Budget cuts and a landmark trial turn spotlight on the world’s ‘legal capital’
Kenyan president’s case crucial to The Hague’s reputation
A computer-generated image of what the International Criminal Court in The Hague will look like
There has to be a certain irony in the fact that work is underway on a grand new €190 million, 55,000sq m permanent headquarters for the International Criminal Court (ICC) in The Hague – just as the most important case in its history teeters on the brink of collapse.
The ultra-secure campus, which its architects say will “convey hope, trust and faith in justice”, is due to be finished by mid-2015, by when it should be clear whether the all-important case against the president of Kenya has gone ahead or has run into the sand, taking the ICC’s reputation with it. But the irony is not confined to the 12-year-old court’s dispensing of international justice. The ICC itself has no money, literally. It is just 18 months since the Dutch government stepped in and averted a crisis by agreeing to pay the rent on its current iconic lodgings, known as The Arc, for three years.
That is because the Assembly of States Parties (ASP), the court’s umbrella body made up of 122 states, was placed in the embarrassing position of having to admit that its members were increasingly “reluctant” to pay their share because of the drain of the global financial crisis.
As concern grew, Dutch foreign minister, Frans Timmermans, pledged to subsidise the court to the tune of €3 million a year, up to a maximum of €9 million, to get it to the point where it is ready to move to its new premises at the Alexanderkazerne, a sprawling former army barracks in the suburb of Scheveningen.
Apart from having its rent paid in the interim, the other good news for the ICC is that this prime site has been provided free of charge – again by the generous Dutch taxpayer. The complex is just a stone’s throw from Scheveningen prison – popularly known as The Hague Hilton – which houses the UN Detention Unit, used not just by the ICC but also by the International Criminal Tribunal for the Former Yugoslavia (ICTY) and the Special Court for Sierra Leone.
It has held defendants such as the late Slobodan Milosevic and Charles Taylor, the first former head of state to be convicted by an international court since the Nuremberg Trials. Current inmates include former Bosnian Serb president Radovan Karadzic and his then military ally, Gen Ratko Mladic.
“Keeping the court and the jail close to one another has considerable security and cost advantages,” one Dutch lawyer and academic told The Irish Times. “It’s more efficient for everyone.”

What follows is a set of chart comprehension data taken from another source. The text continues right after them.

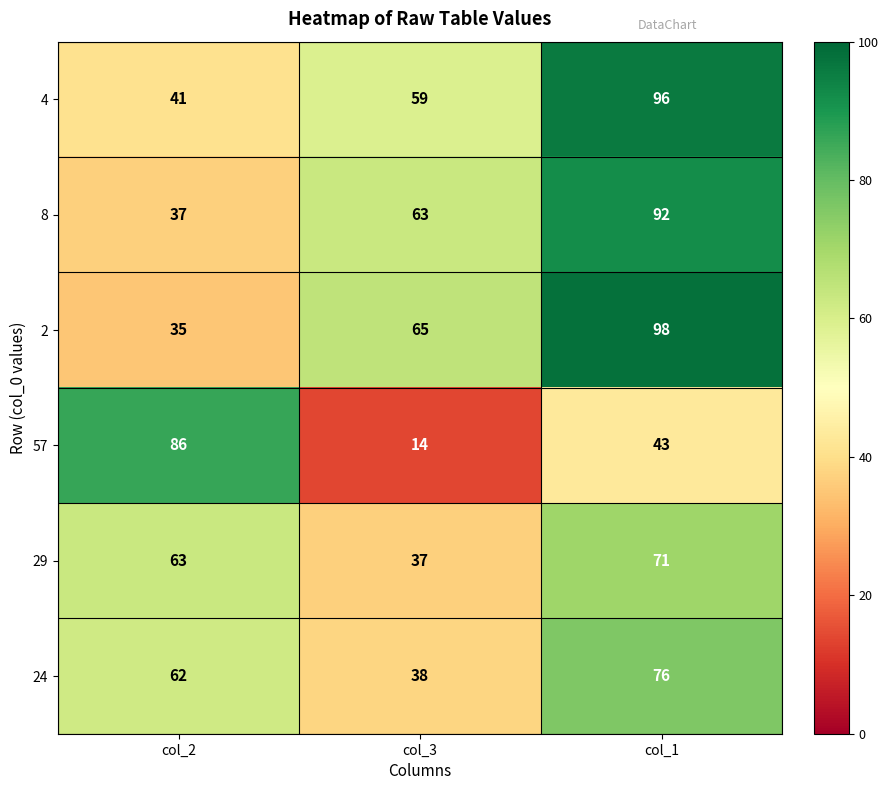

What is the sum of all 4 values?

196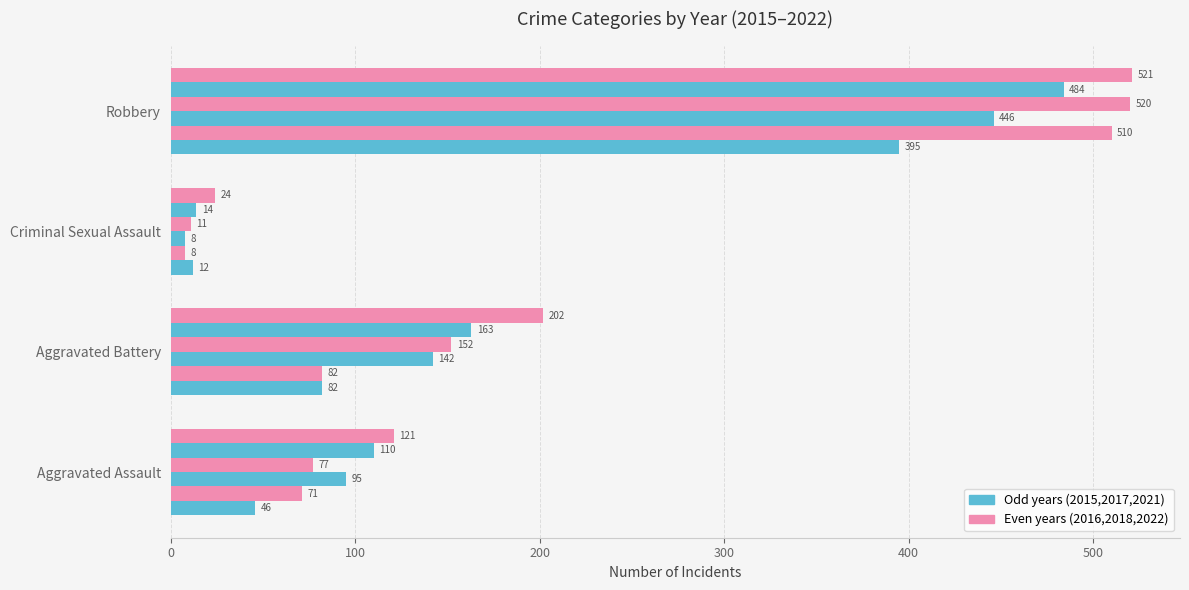

How many series are shown in this chart?

6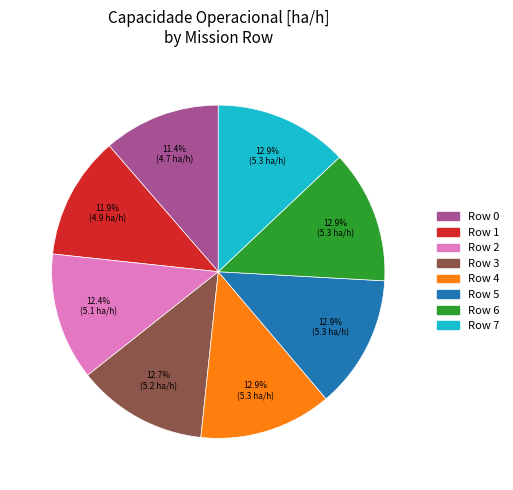

Does Row 0 account for over 50% of the chart?

No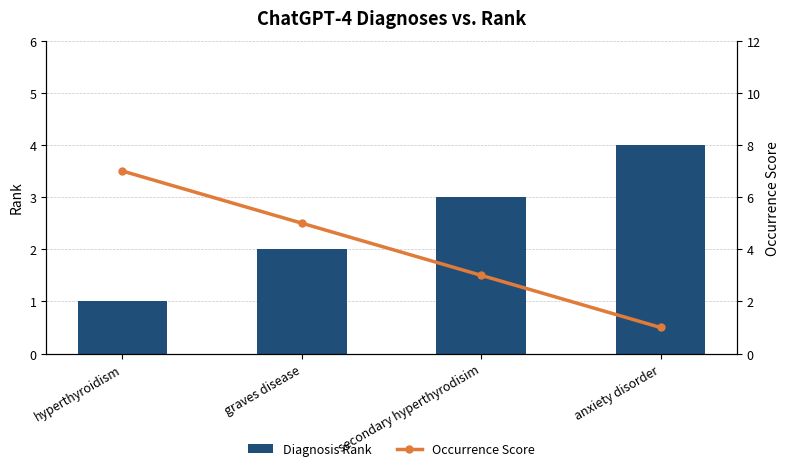

At which label is Occurrence Score closest to 4?

graves disease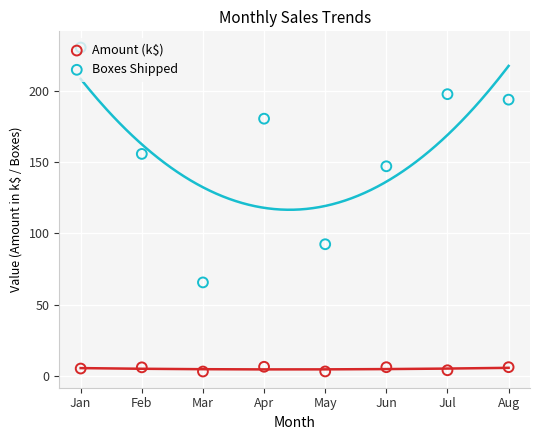

What are all the series names shown in the legend?

Amount (k$), Boxes Shipped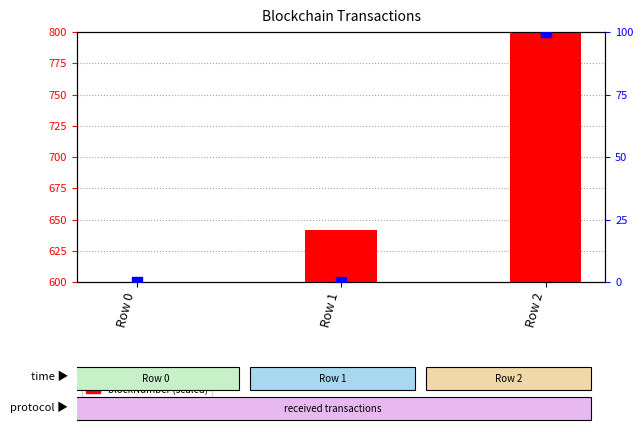

At how many categories does at least one series exceed 356?

3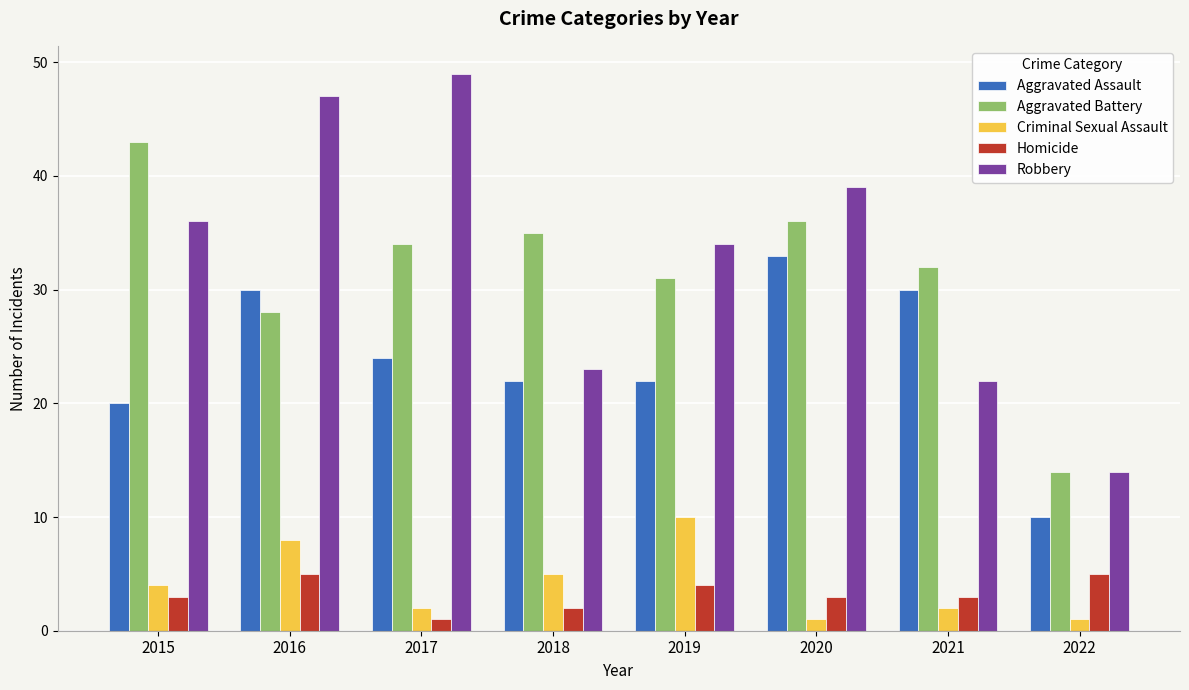

Which category has the lowest value in the Aggravated Assault series?

2022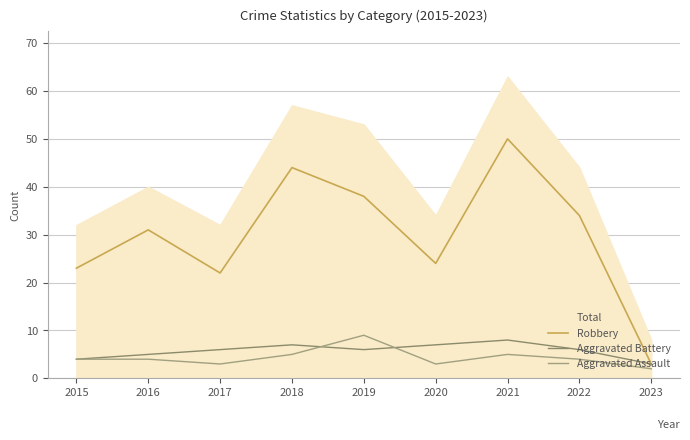

The value of Aggravated Battery at 2023 is 3. True or false?

True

However, there is a strategy to the generosity of the Dutch. With some justification, they have been actively promoting The Hague and its “international zone” as “the legal capital of the world” – a description first used about it by former UN secretary-general Boutros Boutros-Ghali. It is not actually the ICC but the low-key International Court of Justice (ICJ) that is the main judicial organ of the UN, and its headquarters has been located here since 1946, when it replaced the Permanent Court of International Justice in the same building, the neo-Renaissance Peace Palace. Since then, the ICJ has been joined by the ICC, the Permanent Court of Arbitration, the ICTY, the Sierra Leone court, and most likely next year (as we reported recently) by a new EU-funded court to try crimes allegedly committed by Kosovo’s ethnic Albanian rebels during their war with Serbia in 1998 and 1999. These courts, with their international panels of judges, their teams of lawyers, and their thousands of administrative staff, have inevitably attracted a plethora of associated UN and international organisations, NGOs, and lobbyists – many of whom are also significant employers – in additional to the usual diplomatic corps based here.